───── DATA FOR THE TASK ─────

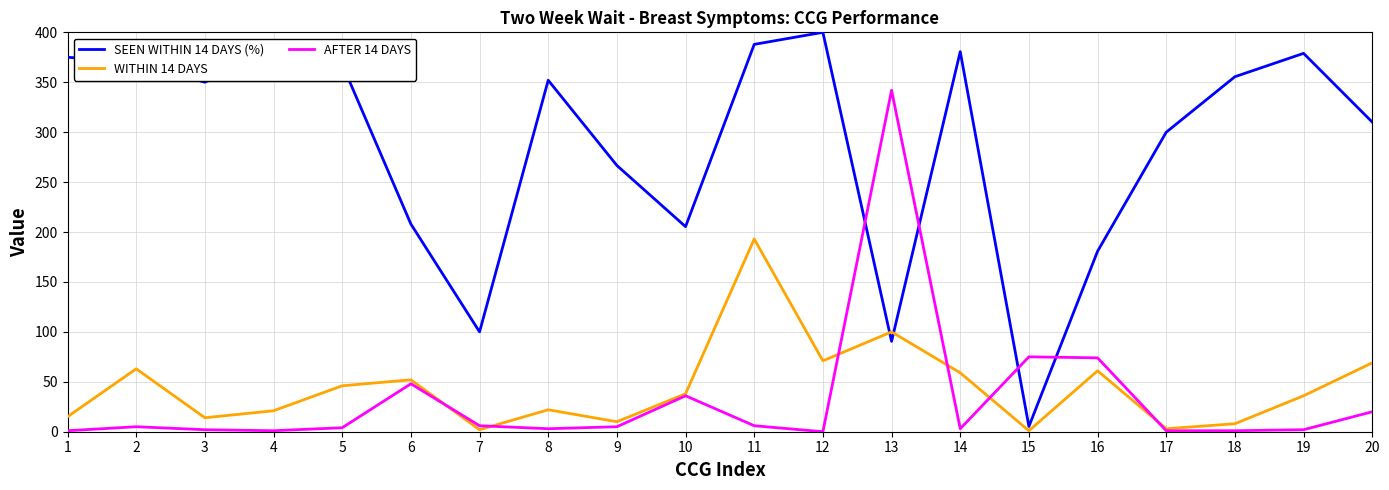

True or false: WITHIN 14 DAYS has a value of 93.8 at 14.

False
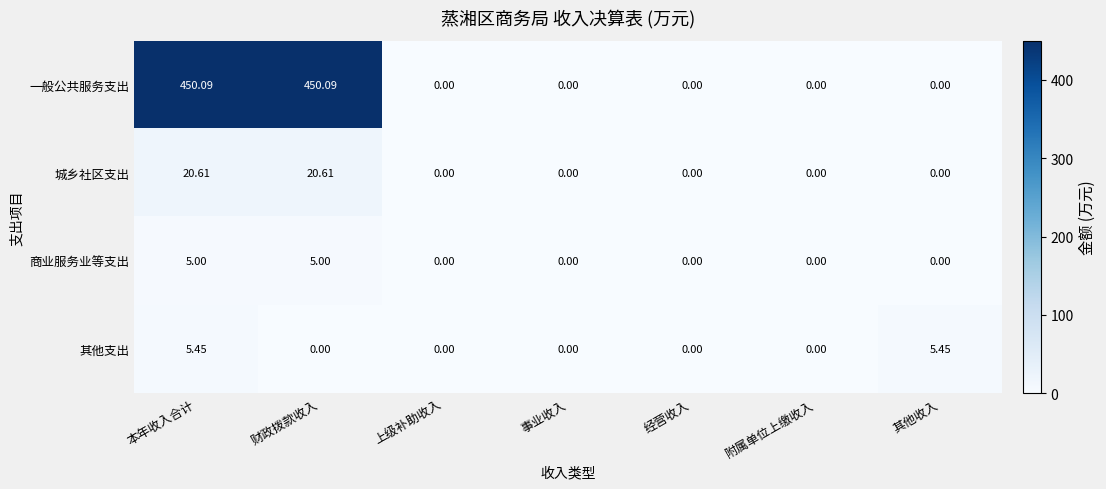

Which series has the largest total across all categories?

一般公共服务支出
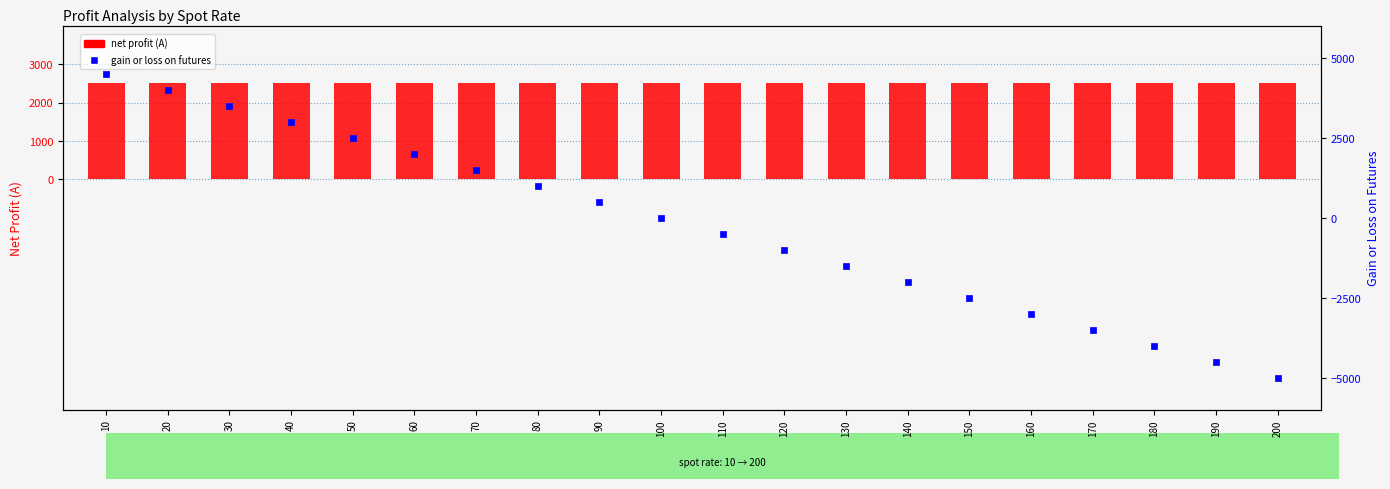

Which series has the largest total across all categories?

net profit (A)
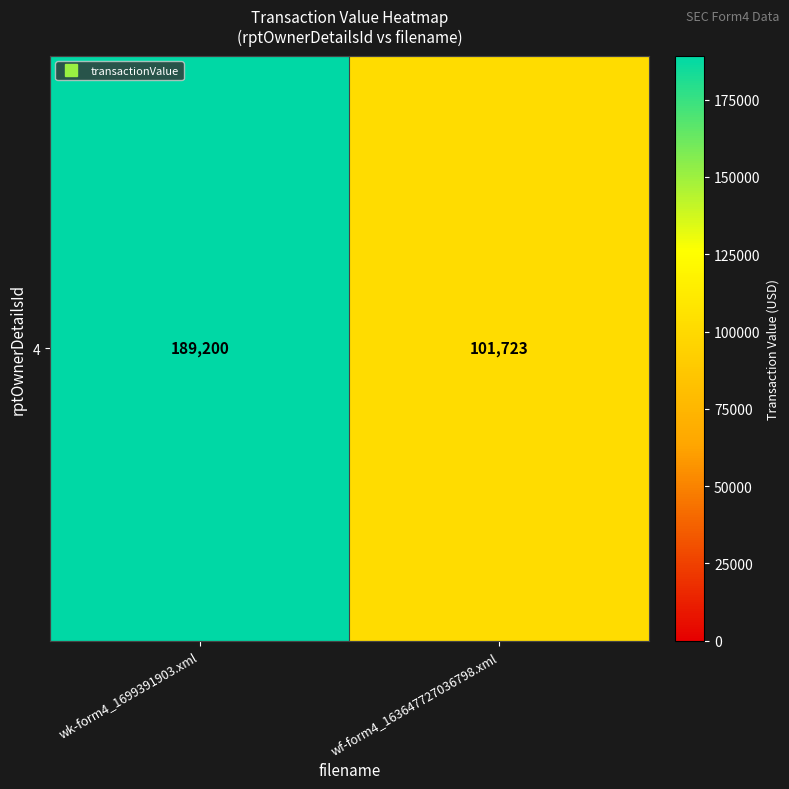

Rank the categories by value from highest to lowest.

wk-form4_1699391903.xml, wf-form4_163647727036798.xml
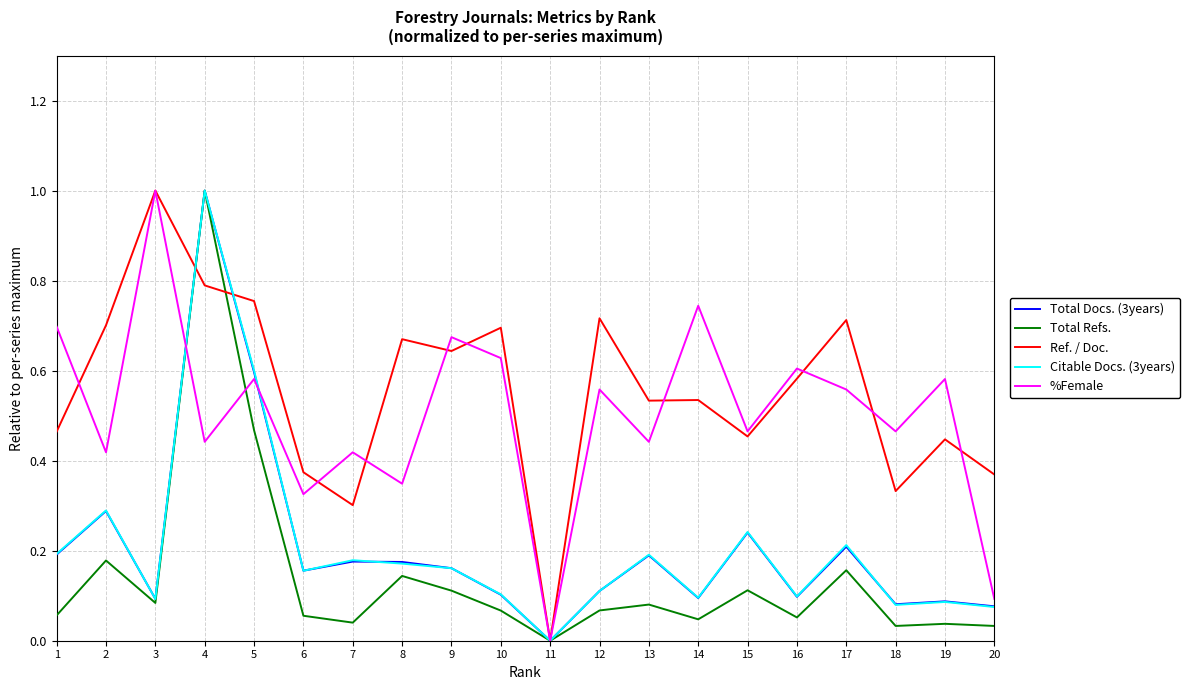

What is the total value across all series at 9?

1.8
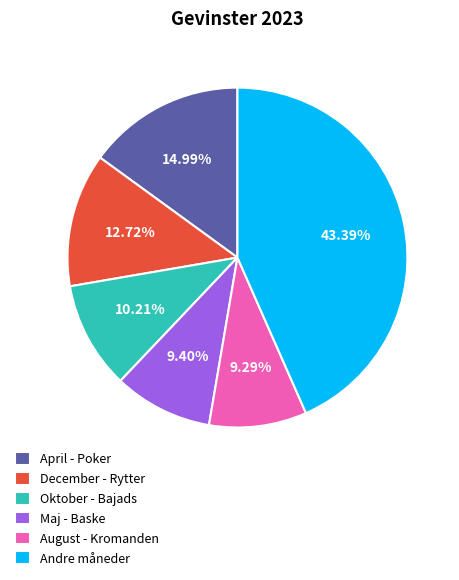

Count the number of slices in the pie.

6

─────

ASSIGNMENT:
Reproduce without alteration the lines beginning with the one containing "net profit (A)" and continuing through the final line of the chart analysis data, including both ends. Omit the pictures from your reproduction.

RESPONSE:
net profit (A)

Rank the categories by value from highest to lowest.

wk-form4_1699391903.xml, wf-form4_163647727036798.xml

What is the total value across all series at 9?

1.8

Count the number of slices in the pie.

6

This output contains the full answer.